I’ve heard many whites bristle with resentment at the mere idea of white privilege. Who is anyone to say they are privileged? They had a hard life! Grew up poor! No one gave them anything! Others tiptoe around topics of race fearful of inadvertently saying the wrong thing. They don’t consider themselves racist (who does?), but have not done the hard and uncomfortable work of looking at why they fall where they do on our nation’s racial hierarchy, of looking at how that impacts where they work, who they befriend, what they support, and how they think.

I do not blame any of us for our challenges in contending with the grave realities of racial oppression. We are products of a country that structurally relies on us keeping our heads in the sand to protect the precious status quo.

As Rev. angel Kyodo williams writes in Radical Dharma: 

Our methodologies are forged within the default mindset of colonization, capitalism-as-religion, corporation-as-demigod, domination over people and planet, winner take all, rape and plunder as spoils of victory, human and natural resources taken as objects of subjugation to the land-owning, resource controlling, very, very privileged. 

Unless you support the truth, the clash between the world in which we live and your own personal ideologies must be felt on some level – even if you’ve learned to stuff these feelings deep into your being in order to “get along.”

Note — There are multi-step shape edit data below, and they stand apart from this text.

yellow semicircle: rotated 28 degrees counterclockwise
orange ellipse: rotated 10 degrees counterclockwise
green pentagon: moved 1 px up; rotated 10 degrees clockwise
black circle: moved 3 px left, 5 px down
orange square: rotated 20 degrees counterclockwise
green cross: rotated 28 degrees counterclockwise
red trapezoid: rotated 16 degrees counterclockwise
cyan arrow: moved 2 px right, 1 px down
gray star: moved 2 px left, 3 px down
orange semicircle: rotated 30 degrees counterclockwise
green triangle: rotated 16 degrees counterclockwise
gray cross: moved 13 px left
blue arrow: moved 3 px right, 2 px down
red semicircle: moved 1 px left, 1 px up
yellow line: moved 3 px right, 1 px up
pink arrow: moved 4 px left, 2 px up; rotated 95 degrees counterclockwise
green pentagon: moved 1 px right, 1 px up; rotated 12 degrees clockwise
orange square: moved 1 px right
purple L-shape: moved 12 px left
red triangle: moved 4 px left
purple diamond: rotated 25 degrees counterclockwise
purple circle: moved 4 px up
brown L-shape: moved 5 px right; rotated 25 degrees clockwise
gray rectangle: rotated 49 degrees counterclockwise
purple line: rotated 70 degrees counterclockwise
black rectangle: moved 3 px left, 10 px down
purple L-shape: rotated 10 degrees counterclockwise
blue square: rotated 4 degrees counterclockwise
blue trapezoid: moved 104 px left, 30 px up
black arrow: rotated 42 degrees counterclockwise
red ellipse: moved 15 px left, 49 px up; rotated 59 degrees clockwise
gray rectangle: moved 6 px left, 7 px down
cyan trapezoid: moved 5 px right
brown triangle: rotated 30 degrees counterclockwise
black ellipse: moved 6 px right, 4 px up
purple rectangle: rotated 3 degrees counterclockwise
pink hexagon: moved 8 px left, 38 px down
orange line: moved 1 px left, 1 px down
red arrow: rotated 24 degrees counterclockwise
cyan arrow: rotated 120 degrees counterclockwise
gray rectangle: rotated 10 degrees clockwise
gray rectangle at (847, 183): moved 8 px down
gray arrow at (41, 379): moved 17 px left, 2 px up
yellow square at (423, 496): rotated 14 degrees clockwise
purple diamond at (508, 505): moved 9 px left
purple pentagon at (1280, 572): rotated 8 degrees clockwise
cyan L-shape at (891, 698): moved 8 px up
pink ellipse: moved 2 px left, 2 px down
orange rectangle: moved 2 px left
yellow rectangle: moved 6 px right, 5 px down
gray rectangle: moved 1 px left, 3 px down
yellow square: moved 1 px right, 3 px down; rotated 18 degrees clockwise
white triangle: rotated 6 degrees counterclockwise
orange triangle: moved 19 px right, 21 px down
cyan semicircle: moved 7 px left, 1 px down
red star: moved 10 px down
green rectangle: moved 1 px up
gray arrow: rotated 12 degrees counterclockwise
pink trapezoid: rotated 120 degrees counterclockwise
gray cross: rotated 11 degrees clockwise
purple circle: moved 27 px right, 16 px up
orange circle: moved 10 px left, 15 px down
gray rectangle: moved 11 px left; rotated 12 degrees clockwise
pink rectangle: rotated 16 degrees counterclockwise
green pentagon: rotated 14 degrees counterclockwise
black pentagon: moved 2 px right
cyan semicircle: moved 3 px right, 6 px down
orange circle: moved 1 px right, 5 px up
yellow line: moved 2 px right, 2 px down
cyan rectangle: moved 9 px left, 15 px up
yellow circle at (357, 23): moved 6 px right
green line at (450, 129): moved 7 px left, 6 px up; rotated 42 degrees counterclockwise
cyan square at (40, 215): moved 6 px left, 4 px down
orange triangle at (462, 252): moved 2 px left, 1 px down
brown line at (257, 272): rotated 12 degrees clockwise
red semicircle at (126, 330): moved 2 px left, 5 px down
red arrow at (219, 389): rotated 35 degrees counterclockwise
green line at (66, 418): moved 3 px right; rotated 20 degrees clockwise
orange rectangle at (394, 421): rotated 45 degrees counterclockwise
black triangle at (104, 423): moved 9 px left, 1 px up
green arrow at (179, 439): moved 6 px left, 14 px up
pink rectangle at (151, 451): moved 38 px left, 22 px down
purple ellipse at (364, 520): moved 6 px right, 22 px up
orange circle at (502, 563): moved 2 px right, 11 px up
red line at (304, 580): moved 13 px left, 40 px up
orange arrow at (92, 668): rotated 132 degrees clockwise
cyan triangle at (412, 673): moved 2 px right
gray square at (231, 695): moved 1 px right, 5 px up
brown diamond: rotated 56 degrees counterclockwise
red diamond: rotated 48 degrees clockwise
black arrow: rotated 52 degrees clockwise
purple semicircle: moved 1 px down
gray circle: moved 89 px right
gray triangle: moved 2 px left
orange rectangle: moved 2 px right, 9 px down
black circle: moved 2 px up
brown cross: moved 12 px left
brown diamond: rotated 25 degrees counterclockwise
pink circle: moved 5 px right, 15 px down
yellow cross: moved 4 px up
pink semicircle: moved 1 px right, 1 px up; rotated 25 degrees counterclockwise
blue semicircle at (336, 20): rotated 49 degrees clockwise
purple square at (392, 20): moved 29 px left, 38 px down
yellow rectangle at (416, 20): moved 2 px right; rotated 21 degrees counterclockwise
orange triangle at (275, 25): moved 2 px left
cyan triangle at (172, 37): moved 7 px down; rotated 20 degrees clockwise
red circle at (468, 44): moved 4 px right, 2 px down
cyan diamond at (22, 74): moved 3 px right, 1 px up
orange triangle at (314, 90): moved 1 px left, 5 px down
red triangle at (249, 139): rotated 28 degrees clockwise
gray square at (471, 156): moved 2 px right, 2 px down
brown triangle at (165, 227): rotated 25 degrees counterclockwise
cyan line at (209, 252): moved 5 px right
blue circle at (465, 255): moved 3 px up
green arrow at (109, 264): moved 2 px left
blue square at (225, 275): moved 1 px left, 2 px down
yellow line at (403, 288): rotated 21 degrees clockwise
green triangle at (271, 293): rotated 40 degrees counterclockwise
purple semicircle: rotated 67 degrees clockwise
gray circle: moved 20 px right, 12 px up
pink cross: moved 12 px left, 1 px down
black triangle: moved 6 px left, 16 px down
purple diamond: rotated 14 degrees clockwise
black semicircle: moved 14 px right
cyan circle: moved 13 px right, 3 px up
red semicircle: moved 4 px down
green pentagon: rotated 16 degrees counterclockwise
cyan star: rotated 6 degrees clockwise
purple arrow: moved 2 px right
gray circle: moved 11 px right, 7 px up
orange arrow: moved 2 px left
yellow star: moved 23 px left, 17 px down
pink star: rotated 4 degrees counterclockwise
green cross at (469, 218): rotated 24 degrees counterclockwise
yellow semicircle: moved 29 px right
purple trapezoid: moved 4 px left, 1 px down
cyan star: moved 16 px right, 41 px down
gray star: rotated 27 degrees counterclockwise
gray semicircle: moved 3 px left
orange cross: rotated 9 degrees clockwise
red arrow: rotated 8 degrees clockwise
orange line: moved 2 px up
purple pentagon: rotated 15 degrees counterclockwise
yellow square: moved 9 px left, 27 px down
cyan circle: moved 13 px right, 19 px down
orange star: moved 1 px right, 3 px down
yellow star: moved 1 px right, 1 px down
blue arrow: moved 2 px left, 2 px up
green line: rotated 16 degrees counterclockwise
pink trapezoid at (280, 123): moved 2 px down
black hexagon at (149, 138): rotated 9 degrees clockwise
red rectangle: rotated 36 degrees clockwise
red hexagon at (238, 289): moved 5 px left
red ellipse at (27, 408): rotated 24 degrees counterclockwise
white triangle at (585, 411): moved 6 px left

Some of us have the privilege, due to the color of our skin, to not reckon with injustice in our day-to-day lives. But we are all in this together. Whether you agree with it or not, the impacts of racism touch us all on a fundamental level. To begin the work of unraveling this complication, we must start with whatever we feel about this situation. We must start with the body.

This work must be done in community.

Changing the Race Dance

If this is at all intriguing to you; if you would like to explore what this may mean, I invite you to participate in a workshop that holds this very premise at its heart. Because racism is a collective issue, it will require the wisdom of the collective to see its undoing. We will explore this on a body level on Feb. 4th and 5th in Oakland, California.

Changing the Race Dance will use the birthright practices of movement, storytelling, and song to weave and unweave our own understandings and confusions around race. This invitation is for all bodies: black, white and all shades between to come together and rest in our collective confusion. This is where we must begin. More information can be found here.

I will also co-teach a book study of Rev. angel Kyodo williams’ most recent book, Radical Dharma, starting in March. This will not be your usual sit, discuss and drink tea kinda book club. To begin contemplating racism, oppression, and white privilege, an examination must happen on the body level. We will discuss concepts, systems, provocative calls to action and we will also feel them using the tools of movement, writing, music and more.

For my friends who are not able to engage in either of these practices, I hope you’ll consider this invitation for personal inquiry. Where is white privilege held within your own being? Consider a time when you’ve experienced it in relationship to your world. What is its taste, texture, smell and color? Where is it felt in your body? It is by intimately coming to know this presence that we might begin to recognize when it surfaces in our day to day – and it will surface. From this place, we can start an examination of just how much we’re impacted by the structures that be. These are the questions and insights to begin.